第28章
但显然那鲁刺儿比想象中更加狡猾, 接下来两日,明宜每天至少差人去打三四次,得到的都是尚无任何消息。
金乌西坠, 又是一日过去。
王府小厮忽然过来传话, 说王爷有请她去一趟翰墨堂。
翰墨堂乃是凉王书房,明宜想着或许是那鲁刺儿有了下落, 赶紧跟着人出门。
这会儿翰墨堂里, 除了李赟,周子炤也在。
明宜走入门内, 对两人行了礼, 上前道:“阿兄, 是那鲁刺儿有消息了么?”
李赟不置可否, 那张俊美的脸在烛火中影影绰绰,隐约透出几分严峻。
他拿起手中信笺, 递给明宜:“弟妹, 你看看这个。”
明宜接过信笺,看到上面一行蚯蚓一样的文字,眉头不由得心头一跳, 急急问道, :“阿兄, 这是那鲁刺儿留下的?”
李赟点头:“是王府侍卫发现他踪影时,他留下这个,信封上写着转交给侯夫人。”顿了下,又补充一句, “你应该认识上面的字。
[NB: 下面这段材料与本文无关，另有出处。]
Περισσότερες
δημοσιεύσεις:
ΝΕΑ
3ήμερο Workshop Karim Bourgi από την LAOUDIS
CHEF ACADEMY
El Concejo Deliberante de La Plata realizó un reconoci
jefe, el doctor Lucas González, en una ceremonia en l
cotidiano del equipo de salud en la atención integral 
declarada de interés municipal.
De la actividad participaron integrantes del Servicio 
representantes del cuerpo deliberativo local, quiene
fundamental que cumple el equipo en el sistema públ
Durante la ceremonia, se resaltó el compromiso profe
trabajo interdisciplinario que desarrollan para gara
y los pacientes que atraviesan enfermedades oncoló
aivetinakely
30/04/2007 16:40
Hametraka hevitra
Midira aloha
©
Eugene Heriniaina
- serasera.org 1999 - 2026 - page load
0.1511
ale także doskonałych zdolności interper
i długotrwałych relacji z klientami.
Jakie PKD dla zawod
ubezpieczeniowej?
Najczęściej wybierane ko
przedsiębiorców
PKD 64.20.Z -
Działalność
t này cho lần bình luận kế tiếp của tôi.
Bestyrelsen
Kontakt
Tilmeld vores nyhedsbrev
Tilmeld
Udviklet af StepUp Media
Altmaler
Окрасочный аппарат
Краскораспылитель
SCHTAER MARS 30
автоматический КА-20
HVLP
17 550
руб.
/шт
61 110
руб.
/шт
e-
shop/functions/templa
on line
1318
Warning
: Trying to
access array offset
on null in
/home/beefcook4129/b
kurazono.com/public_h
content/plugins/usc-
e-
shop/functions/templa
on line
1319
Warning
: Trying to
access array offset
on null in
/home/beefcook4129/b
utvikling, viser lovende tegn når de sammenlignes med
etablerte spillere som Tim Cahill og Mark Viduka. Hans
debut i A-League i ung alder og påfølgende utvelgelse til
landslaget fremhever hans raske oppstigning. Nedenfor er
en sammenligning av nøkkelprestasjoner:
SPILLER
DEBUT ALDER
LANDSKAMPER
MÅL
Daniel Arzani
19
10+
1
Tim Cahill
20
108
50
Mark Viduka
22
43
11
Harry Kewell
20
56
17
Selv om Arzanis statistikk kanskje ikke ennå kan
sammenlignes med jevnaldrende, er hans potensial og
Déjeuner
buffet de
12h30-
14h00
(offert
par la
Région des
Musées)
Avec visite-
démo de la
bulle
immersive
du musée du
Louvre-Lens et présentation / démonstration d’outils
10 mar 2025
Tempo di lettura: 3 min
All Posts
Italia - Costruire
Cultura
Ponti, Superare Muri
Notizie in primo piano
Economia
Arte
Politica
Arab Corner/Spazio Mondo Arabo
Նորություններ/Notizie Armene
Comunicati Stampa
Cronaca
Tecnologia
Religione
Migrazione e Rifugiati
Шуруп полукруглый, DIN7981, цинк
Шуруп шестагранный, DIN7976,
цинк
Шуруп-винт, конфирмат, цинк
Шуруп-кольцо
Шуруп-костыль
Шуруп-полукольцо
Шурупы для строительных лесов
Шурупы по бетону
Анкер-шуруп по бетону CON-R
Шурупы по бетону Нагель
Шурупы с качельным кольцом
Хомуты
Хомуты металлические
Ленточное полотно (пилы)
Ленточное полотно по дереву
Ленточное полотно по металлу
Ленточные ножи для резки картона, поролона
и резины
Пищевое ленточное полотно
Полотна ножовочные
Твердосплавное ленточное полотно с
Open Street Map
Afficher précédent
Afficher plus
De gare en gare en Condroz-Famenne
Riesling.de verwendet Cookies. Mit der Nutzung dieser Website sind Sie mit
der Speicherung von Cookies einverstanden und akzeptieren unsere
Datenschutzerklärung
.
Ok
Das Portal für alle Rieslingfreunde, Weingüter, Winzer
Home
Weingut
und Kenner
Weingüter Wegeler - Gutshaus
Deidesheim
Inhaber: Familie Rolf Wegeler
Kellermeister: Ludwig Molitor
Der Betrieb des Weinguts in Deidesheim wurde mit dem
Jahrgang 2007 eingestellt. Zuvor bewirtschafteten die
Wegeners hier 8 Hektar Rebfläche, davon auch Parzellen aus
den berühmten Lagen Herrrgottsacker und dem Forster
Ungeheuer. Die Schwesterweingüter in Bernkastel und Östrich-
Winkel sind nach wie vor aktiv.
”
明宜确实认识这些字,正是北狄文。
上面的内容也很简单,译作汉字大概便是:惊鸿一瞥, 势在必得。
这分明是赤裸裸的调戏与挑衅。
她正有些羞愤交加,一旁的周子炤好奇问道:“三娘子,这鲁刺儿到底写了什么?表兄也不跟我说。”
明宜回过神来,有些尴尬地看向李赟,只听对方面无表情回道:“是说他盯上了侯夫人,要将人抓走。”
这解释倒也没错,
周子炤皱眉啐道:“这北狄蛮子真是嚣张。”
明宜也不由得蹙起眉头,问道:“既是寻到那鲁刺儿的踪迹,还是让他逃掉了么?”
李赟道:“他行事诡谲武艺高强。”说着又自嘲般一笑,“不过这件事上,确实是我无能。”
明宜微微一怔,忙道:“阿兄言重了,此人定是有备而来,一时片刻抓不住他也在情理之中。”
毕竟上回小凉王亲自出手,也让那鲁刺儿逃掉。这样看来,若是等小凉王离开,自己在明,对方在暗,只怕是真有些麻烦。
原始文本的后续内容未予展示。